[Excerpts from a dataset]

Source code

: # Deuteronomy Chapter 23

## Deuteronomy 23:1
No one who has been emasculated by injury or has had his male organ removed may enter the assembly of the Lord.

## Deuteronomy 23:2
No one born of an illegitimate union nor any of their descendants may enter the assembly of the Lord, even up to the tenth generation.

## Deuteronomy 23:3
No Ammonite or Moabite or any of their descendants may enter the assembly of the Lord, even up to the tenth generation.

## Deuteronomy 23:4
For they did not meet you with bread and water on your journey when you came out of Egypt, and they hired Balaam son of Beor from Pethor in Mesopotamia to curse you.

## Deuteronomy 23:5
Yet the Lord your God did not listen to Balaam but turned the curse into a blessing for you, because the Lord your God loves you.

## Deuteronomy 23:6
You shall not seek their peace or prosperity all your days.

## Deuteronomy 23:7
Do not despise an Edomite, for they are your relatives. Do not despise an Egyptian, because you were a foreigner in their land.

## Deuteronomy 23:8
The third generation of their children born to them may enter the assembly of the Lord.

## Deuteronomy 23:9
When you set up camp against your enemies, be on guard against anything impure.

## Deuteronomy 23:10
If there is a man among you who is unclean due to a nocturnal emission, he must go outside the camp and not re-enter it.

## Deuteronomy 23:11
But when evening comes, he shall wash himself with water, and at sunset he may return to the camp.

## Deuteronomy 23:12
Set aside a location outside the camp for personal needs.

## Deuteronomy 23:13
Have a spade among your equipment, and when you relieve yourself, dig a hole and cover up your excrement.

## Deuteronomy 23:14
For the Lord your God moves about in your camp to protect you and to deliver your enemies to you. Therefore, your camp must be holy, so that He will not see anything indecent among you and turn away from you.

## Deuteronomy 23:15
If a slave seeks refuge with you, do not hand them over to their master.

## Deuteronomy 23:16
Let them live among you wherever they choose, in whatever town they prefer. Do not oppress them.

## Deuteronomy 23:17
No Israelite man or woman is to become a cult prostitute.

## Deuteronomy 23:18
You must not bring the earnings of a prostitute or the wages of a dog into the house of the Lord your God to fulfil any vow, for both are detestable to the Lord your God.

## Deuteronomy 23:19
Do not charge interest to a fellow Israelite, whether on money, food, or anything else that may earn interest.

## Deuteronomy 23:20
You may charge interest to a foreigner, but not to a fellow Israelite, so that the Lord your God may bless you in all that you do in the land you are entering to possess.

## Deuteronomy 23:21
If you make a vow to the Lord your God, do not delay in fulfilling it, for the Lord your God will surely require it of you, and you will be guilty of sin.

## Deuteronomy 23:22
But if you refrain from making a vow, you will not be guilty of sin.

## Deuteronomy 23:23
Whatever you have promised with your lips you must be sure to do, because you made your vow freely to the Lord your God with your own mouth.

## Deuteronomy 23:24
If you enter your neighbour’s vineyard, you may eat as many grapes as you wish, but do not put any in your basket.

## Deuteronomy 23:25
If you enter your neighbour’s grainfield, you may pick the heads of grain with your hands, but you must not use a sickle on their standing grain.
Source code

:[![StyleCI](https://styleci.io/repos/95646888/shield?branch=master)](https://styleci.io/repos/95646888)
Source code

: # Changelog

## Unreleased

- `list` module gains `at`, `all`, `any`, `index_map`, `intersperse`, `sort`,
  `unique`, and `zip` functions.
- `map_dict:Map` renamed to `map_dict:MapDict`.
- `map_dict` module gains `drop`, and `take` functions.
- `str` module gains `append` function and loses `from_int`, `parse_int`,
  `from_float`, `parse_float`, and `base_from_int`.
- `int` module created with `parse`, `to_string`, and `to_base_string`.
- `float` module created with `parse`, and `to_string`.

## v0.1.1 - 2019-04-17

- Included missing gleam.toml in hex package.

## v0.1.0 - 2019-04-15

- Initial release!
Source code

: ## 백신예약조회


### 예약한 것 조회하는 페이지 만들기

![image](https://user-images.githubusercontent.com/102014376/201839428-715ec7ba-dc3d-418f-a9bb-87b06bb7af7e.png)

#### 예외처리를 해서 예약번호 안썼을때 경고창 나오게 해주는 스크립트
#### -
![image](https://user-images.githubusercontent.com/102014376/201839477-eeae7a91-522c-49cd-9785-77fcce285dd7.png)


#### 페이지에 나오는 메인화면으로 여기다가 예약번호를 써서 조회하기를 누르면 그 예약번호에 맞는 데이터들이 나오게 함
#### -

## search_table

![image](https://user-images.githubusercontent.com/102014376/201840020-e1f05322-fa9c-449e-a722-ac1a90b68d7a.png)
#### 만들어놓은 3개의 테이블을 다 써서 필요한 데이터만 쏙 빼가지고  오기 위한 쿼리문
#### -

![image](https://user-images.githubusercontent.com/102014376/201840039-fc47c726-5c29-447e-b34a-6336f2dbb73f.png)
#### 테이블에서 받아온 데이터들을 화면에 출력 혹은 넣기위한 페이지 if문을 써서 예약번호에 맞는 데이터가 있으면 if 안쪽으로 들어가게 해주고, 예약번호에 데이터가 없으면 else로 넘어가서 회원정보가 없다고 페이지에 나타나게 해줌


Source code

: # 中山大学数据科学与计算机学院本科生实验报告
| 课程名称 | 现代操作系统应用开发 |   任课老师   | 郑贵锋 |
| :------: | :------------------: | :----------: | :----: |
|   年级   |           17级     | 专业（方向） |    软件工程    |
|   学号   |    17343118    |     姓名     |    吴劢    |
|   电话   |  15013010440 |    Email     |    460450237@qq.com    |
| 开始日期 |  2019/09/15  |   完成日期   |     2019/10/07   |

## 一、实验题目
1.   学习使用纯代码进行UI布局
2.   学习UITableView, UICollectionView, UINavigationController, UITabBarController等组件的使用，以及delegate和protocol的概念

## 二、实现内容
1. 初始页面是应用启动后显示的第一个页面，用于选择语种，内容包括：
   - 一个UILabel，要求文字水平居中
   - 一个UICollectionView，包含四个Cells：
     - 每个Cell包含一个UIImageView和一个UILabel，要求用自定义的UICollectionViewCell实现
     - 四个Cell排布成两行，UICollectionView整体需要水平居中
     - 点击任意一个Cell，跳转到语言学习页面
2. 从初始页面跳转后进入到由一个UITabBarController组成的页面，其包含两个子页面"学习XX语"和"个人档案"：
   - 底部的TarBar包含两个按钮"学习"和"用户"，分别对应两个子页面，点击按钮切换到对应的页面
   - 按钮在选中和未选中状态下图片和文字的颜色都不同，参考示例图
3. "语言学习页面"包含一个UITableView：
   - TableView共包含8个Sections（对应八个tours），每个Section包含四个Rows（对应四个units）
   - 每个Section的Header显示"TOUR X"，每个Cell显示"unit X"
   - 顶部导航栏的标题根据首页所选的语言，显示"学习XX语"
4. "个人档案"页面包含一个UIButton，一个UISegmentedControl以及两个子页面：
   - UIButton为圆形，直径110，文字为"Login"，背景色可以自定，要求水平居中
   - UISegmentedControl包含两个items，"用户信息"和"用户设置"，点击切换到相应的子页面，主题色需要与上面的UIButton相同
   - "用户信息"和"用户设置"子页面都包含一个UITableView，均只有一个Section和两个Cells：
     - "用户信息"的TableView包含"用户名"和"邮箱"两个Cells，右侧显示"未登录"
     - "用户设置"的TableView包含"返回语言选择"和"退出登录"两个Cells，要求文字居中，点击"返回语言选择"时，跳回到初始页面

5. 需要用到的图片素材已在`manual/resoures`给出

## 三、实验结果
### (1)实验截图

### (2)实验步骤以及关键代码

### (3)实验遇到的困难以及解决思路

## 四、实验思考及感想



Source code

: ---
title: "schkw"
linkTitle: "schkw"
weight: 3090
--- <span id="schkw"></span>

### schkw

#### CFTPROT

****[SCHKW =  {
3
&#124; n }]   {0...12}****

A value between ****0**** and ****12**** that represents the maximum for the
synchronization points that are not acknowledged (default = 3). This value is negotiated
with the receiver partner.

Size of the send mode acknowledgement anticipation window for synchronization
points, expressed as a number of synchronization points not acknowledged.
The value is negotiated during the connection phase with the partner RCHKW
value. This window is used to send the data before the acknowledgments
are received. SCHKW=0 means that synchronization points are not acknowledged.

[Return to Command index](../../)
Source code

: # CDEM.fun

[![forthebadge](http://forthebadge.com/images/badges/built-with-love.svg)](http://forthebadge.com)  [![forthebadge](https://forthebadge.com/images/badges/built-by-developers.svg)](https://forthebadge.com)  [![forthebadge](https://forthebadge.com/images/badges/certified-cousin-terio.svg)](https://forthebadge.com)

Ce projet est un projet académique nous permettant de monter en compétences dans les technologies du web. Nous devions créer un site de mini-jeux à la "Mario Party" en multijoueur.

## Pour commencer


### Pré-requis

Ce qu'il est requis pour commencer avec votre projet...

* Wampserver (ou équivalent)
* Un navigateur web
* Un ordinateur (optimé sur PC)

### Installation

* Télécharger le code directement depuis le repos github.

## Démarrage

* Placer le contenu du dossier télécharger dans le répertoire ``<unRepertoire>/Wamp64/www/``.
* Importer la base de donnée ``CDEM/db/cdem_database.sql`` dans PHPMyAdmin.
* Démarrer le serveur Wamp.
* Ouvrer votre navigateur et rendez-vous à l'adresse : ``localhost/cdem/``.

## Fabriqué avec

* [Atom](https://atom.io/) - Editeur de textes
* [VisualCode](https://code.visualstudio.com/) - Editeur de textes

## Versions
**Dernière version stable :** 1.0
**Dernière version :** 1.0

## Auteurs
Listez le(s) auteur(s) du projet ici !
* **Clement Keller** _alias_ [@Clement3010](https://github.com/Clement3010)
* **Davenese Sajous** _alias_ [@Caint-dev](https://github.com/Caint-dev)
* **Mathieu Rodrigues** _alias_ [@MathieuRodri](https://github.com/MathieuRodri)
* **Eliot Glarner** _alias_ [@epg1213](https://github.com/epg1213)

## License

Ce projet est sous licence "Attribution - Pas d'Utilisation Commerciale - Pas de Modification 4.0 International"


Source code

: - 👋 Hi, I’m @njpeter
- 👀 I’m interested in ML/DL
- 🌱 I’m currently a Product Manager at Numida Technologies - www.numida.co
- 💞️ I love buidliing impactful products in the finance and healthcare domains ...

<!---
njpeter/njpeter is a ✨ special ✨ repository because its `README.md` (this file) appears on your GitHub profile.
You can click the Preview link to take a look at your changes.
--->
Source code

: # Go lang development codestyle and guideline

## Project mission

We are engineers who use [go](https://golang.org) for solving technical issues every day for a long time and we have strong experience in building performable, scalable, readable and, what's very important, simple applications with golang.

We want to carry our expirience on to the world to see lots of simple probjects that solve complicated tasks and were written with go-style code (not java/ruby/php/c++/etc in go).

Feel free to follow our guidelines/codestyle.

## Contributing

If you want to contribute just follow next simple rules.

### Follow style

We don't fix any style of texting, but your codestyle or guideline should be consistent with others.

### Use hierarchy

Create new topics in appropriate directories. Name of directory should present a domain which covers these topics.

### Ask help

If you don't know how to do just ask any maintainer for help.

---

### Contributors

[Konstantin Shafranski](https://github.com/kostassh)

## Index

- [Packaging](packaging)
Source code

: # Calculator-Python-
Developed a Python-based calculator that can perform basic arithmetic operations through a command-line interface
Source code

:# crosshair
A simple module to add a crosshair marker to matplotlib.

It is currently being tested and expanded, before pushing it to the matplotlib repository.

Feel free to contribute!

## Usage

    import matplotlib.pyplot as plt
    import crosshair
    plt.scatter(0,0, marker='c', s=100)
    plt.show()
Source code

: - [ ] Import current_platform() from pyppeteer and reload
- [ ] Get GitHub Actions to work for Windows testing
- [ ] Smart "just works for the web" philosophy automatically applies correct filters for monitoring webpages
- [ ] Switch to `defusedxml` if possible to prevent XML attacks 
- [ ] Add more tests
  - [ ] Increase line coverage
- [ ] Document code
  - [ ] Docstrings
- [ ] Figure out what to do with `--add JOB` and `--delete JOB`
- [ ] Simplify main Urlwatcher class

### What you should do
Copy out, word for word, the part of the material that opens with the line containing "## Deuteronomy 23:7" and closes with the line containing "When you set".

### Response below
## Deuteronomy 23:7
Do not despise an Edomite, for they are your relatives. Do not despise an Egyptian, because you were a foreigner in their land.

## Deuteronomy 23:8
The third generation of their children born to them may enter the assembly of the Lord.

## Deuteronomy 23:9
When you set up camp against your enemies, be on guard against anything impure.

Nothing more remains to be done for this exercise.